А Алесь домой не хотел, возвращаться ему было не к кому, вот он и сбежал. Он верил, что его мать этого хотела. Что она приехала сюда умирать, чтобы он не остался в Хойниках и один. Но один-то он в итоге остался, конечно.

— Я, — сказал Алесь, — из места, где все потихоньку умирают, раз-раз-раз, и нет никого. На кладбище все.

— О, тебе там бы понравилось, Боря. Твои любимые могилки, — сказал Мэрвин.

А мне Алеся было до слез жалко — мамку свою потерял и один остался, а отобрала у него все невидимая грязь — радиация.

— Тут не угадаешь, — сказал Андрейка. — Повезет-не повезет. У нас в детдоме дети больные по этому делу были.
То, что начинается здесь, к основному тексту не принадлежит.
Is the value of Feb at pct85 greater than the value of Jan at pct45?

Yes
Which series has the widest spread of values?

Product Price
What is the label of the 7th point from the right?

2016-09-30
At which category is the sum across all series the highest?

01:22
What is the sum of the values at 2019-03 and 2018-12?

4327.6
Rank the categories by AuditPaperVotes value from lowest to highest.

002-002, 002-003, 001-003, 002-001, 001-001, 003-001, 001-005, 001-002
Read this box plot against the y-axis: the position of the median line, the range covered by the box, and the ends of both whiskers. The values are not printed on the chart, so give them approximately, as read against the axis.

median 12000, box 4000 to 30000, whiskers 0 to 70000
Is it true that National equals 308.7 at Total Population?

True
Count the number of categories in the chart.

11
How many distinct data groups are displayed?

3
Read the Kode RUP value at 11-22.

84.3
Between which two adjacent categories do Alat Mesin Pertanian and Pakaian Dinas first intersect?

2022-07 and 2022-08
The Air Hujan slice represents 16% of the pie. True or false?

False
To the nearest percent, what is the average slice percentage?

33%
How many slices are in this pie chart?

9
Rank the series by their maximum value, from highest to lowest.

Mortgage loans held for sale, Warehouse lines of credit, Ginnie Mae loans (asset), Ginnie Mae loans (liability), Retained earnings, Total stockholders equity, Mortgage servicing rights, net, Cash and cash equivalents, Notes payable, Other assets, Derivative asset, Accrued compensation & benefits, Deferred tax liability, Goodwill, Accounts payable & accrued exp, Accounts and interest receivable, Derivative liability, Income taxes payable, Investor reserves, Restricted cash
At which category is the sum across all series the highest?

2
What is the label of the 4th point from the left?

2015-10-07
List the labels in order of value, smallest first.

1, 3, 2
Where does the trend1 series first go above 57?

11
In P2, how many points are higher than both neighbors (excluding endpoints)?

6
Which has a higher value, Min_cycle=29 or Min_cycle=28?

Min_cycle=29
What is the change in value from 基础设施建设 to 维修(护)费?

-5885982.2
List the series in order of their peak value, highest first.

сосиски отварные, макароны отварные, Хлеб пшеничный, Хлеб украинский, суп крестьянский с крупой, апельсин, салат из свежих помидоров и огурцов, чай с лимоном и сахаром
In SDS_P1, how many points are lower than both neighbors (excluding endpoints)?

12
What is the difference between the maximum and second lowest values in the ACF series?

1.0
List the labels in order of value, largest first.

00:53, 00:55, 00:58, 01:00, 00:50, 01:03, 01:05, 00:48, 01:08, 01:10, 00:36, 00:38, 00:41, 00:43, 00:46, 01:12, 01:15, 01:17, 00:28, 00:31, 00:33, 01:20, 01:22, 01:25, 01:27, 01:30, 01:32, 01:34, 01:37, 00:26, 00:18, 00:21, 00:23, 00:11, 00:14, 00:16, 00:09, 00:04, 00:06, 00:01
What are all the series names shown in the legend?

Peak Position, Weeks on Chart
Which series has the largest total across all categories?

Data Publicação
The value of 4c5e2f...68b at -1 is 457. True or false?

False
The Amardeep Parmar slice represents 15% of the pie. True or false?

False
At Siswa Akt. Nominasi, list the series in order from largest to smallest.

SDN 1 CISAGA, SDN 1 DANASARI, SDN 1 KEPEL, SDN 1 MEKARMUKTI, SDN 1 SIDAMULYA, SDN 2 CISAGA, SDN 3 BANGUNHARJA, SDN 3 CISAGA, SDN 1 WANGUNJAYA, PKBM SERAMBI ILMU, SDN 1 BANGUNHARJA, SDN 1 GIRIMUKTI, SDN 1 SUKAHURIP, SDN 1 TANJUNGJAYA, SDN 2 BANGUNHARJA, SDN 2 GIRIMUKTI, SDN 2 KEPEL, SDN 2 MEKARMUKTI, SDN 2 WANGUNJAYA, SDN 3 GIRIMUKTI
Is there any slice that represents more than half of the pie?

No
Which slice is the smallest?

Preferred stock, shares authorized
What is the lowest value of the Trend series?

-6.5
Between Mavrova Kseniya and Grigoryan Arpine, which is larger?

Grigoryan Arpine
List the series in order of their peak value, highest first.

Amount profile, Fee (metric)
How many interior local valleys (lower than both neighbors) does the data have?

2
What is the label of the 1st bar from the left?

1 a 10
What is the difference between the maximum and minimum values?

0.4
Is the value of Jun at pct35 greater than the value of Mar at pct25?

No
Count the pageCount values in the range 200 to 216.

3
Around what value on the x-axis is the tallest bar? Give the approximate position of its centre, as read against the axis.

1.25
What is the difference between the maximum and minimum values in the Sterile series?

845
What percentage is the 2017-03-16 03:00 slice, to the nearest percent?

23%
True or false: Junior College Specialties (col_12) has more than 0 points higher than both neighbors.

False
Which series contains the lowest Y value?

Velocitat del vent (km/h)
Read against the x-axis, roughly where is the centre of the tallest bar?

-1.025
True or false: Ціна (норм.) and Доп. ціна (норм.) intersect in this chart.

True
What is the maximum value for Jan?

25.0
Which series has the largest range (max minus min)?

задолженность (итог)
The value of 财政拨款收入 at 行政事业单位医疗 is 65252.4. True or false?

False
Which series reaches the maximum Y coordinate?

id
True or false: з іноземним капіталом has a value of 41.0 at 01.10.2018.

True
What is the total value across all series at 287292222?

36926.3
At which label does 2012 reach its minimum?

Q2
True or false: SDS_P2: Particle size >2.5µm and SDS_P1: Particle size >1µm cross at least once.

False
— Никогда не знаешь, — сказал я. — Мамку мне твою жалко. Такая она молодец. Столько в ней сил было. Это жить на чужой земле легко, а умирать — сложно.

Марина усмехнулась, Мэрвин пожал плечами, он, когда я про землю разговор заводил, всегда был очень недоволен. У него-то своей не было, он свою не видел никогда.

А сосиски были вкусные-вкусные, мы их в сливочный сыр макали и зажимали бейглами, чтоб не горячо было.

— Да, — сказал Алесь, глядя куда-то сквозь меня. — Она была самая сильная и самая лучшая, живет теперь с ангелами на небе.

— Ты что, в ангелов веришь?

— Не верю. У нас в семье их называли по-другому.

Слово «семья» он выделил, и я понял, что Алесь говорит о каком-то виде птиц.

— Говорят, растворяются они. Во всем — в земле, в воздухе, в дереве прорастают.

— Дышим, что ли, мертвецами? — спросил Андрейка.

— Как-то это совсем уж мрачно.

Алесь пожал плечами. Для него в этой идее ничего мрачного не было.

— По частичке мать разъялась, и теперь везде. Она мне говорила, что грустить не надо. Что она в этом мире, и я в нем, и никто никуда не уходит.